Portrait d'Émile Zola, Édouard Manet, 1868

L’Exposition Universelle de 1867 à Paris a permis au Japon de diffuser sa culture et son art en Europe. C’était sa première participation officielle à cette événement majeur. Une vente a d’ailleurs eu lieu à Paris avec pas moins de 1300 objets japonais vendus.

En 1878, une grande rétrospective sur l’art japonais a lieu lors de l’Exposition Universelle. Cette manifestation n'a fait qu’asseoir l’influence artistique du Japon sur le Vieux Continent.

Claude Debussy était un passionné de la mer, il possédait un exemplaire de "la Vague" dans son cabinet de travail. Il s’est inspiré de cette estampe pour son œuvre intitulée "la Mer", l’œuvre d’Hokusai figurait même en couverture de sa partition sur l’édition originale de 1905.

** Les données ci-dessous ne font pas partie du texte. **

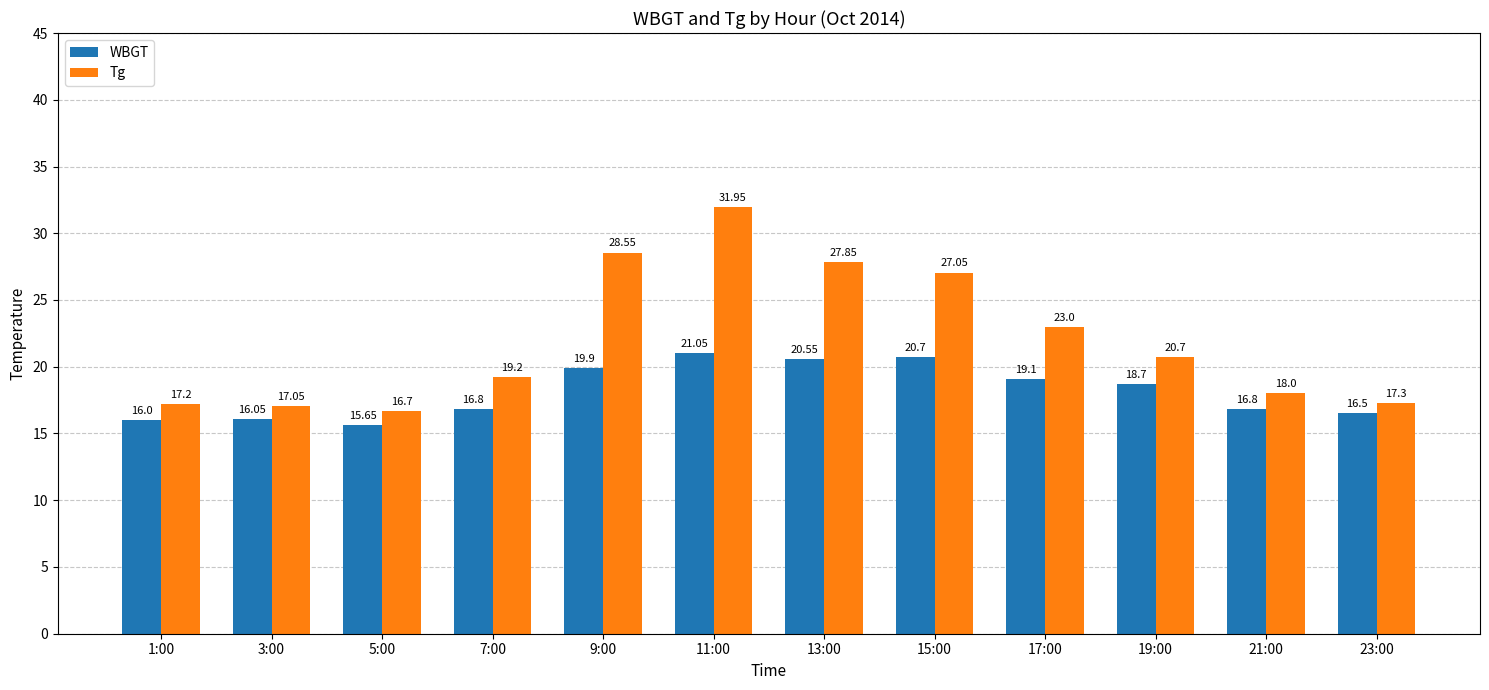

List the series in order of their overall mean, highest first.

Tg, WBGT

Couverture de l'édition originale de "la Mer" en 1905, reproduisant la Vague d’Hokusai


Une œuvre encrée dans la culture populaire japonaise et bien au-delà

La Vague en LEGO par Jumpei Mitsui

Au Japon, cette estampe est devenue légendaire, elle fait même la fierté des Japonais. "La Vague" a été utilisée à de nombreuses reprises et dans différents domaines aux quatre coins du globe, par exemple :

  • Le logo de la marque Quiksilver est inspiré de cette œuvre.
  • Des entreprises comme IBM, Seiko, Orangina l'ont utilisé pour des campagnes publicitaires.
  • Il existe des milliers de produits dérivés à son effigie vendus à travers le monde : des puzzles, des cahiers, des mugs, des vêtements et même des masques...
  • "La Vague" possède son propre emoji, cela montre à quel point elle est importante dans la culture populaire.
  • De nombreuses personnes ont décidé de se faire tatouer l'œuvre sur leur corps. Elle est un best seller dans les salons de tatouage.
  • Dernièrement, un professionnel LEGO japonais nommé Jumpei Mitsui a réalisé une immense réplique de l'œuvre avec près de 50 000 briques LEGO. Cette étonnante construction est exposée au Hankyu Brick Museum d'Osaka.